Justiz-Skandal in St. Pölten
Vier junge Kommunisten aus St. Pölten mussten am 9.9 vor Gericht und wurden für ein paar dutzend verklebter A4 Plakate mit Haftstrafe bedroht. Ein Bericht von Fritz Haider.
Kurz davor gab es eine Protestkundgebung mit Vertretern der niederösterreichischen Arbeiterbewegung. Nicht nur die Linke Plattform Niederösterreich, sondern auch die KPÖ Niederösterreich (Max Zirngast ließ sich entschuldigen) und ein Genosse von Links Wien waren vertreten. Kämpferische Reden unserer Genossen und von Stadtrat Josef Baum (Linke Plattform NÖ) rundeten das Bild ab.
Gleich am Anfang machten die Genossen von ihrem Recht auf Aussageverweigerung Gebrauch und bekannten sich nicht schuldig. Kern des ausschweifenden Beweisverfahren war eine Diashow von 44 Plakaten und Sticker. Auf keinem der Fotos waren die Angeklagten zu sehen. Wichtigster Anhaltspunkt des Richters: Zwei Polizeibeamte gaben an zwei der Angeklagte gesehen zu haben, wie sie an einem „Mülleimer hantieren“ – ob sie dort plakatiert hatten, konnten diese auf Nachfrage des Verteidigers nicht eindeutig sagen. Zu den 43 weiteren Plakaten fanden sich gar keine Zeugen, es wurde nicht mal nachgewiesen, dass die Auswahl an 44 Plakaten in derselben Nacht verklebt wurden.
Die zwei anderen Genossen waren überhaupt nur angeklagt, weil sie bei einer späteren Personenkontrolle zu viert am Bahnhof gewartet haben. Einer dieser Genosse wurde wegen Mittäterschaft schuldig gesprochen auf Basis von Begriffen wie „Aufpasser- und Unterstützungsdiensten“ – er hatte eine Handvoll Sticker und Plakate im Rucksack. Die andere Genossin wurde hingegen freigesprochen, weil sie „(…) keine Gegenstände (Aufkleber, Plakate, politisch motivierte Literatur und dergleichen), welche eine Tatbegehung (auch) durch die Viertangeklagte nahelegen würden, bei sich führte (…).“ Hier also Vorsicht an alle, die demnächst mit dem Kommunistischen Manifest in St. Pölten spazieren gehen wollen. Die Polytechnische Schule Blindenmarkt titelt über einen Ausflug zum Landesgericht St. Pölten mit: „Im Zweifel für den Angeklagten“. Dieser Grundsatz wird auch penibel eingehalten, wenn es um Reiche und Politiker geht, gilt aber wohl nicht für Kommunisten in Niederösterreich.
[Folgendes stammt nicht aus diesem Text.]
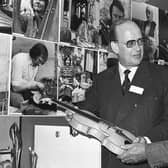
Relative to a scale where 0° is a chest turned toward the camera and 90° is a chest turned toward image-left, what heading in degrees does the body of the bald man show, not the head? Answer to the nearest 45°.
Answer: approximately 0°
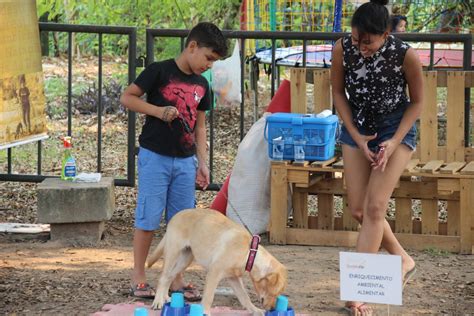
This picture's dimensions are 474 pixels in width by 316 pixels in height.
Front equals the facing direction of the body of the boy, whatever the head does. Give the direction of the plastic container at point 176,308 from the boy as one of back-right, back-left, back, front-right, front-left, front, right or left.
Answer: front-right

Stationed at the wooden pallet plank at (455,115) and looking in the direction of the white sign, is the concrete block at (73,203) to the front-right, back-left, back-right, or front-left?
front-right

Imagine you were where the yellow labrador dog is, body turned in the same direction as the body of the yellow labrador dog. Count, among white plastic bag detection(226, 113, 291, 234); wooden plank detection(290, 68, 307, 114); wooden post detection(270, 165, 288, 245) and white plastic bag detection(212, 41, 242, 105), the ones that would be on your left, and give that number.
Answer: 4

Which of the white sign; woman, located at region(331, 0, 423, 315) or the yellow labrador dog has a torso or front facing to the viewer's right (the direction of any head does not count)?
the yellow labrador dog

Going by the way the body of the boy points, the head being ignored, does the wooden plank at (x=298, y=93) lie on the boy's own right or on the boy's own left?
on the boy's own left

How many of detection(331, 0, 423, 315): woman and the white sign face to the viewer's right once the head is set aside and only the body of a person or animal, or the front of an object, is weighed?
0

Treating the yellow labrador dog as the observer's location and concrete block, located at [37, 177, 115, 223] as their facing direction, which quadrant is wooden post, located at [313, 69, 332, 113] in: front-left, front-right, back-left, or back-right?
front-right

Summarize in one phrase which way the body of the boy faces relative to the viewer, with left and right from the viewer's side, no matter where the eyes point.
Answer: facing the viewer and to the right of the viewer

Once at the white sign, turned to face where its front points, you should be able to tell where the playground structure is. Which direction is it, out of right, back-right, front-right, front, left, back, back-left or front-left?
back

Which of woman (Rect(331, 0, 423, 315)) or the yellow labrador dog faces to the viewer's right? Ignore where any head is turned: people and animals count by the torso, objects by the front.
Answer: the yellow labrador dog

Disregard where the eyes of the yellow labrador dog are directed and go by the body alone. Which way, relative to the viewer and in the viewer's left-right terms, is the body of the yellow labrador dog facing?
facing to the right of the viewer

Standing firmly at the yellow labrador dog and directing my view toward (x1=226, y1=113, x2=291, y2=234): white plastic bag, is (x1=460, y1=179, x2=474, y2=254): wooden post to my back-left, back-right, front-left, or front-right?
front-right

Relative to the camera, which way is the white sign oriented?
toward the camera

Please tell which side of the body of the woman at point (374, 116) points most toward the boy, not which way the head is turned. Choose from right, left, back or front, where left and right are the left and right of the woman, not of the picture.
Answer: right

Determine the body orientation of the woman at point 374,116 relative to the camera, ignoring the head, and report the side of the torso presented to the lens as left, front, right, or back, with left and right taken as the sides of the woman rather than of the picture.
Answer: front

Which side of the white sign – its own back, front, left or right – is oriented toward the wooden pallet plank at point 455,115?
back
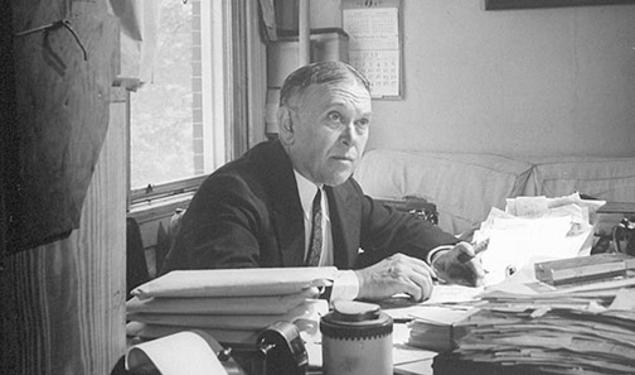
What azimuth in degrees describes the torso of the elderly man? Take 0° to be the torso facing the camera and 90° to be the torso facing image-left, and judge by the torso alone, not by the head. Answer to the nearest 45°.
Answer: approximately 315°

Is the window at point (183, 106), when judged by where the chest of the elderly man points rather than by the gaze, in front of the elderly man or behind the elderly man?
behind

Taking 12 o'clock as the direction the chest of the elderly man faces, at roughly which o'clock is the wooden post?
The wooden post is roughly at 2 o'clock from the elderly man.

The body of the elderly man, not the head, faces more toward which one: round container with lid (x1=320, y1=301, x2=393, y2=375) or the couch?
the round container with lid

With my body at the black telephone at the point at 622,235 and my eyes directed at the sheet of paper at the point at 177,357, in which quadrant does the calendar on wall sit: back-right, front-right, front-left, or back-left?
back-right

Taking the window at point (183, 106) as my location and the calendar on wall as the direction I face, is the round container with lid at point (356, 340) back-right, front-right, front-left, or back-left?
back-right

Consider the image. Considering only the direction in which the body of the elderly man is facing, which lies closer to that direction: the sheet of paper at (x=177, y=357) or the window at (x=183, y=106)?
the sheet of paper

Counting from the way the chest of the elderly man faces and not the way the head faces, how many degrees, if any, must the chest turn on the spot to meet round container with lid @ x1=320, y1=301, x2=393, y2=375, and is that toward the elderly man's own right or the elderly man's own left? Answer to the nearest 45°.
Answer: approximately 45° to the elderly man's own right
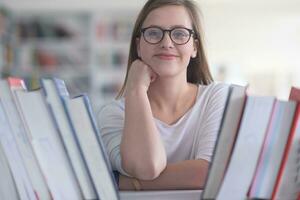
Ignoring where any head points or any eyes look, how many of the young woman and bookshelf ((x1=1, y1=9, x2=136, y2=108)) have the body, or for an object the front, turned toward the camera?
2

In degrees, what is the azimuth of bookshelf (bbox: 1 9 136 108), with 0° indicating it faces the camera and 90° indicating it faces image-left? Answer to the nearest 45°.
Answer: approximately 0°

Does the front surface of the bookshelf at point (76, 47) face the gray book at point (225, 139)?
yes

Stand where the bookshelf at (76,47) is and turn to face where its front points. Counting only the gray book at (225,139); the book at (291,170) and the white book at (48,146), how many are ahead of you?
3

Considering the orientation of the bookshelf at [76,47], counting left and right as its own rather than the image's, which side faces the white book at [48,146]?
front

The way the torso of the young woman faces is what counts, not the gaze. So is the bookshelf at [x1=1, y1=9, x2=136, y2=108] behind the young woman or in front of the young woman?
behind

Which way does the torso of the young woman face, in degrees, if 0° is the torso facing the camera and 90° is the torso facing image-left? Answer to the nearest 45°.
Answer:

Wir – wie auch bereits andere Genossinnen & Genossen der Arbeiterbewegung – bewerten dieses Urteil und den Verlauf des Verfahrens als Justizskandal und werden Berufung einlegen. Unserer Meinung nach ist das Strafmaß – sechs Wochen Gefängnis auf Bewährung mit drei Jahren Probezeit – ein Signal, um junge Kommunisten einzuschüchtern und von weiterer Aktivität abzuhalten. Uns muss bewusst sein, dass diese Anklage weder der ersten noch der letzte Angriff auf die Arbeiterbewegung in Österreich ist. Auch soll ein niederösterreichisches Spezifikum durchgesetzt werden: Es gibt kaum ein sichtbares politisches Leben in St. Pölten und Niederösterreich und wenn es nach dem Staatsapparat rund um die Landesregierung geht soll das so bleiben.
Wir bedanken uns bei allen, die die Genossen unterstützt haben. Die Herrschenden wollen gegen den Willen der Mehrheit Sparprogramme und Aufrüstung durchpeitschen. Umso wichtiger ist die konsequente Verteidigung der demokratischen Rechte von Seiten der Arbeiterbewegung. Wir lassen uns nicht davon abhalten weiter den Aufbau der RKP in Niederösterreich voranzutreiben.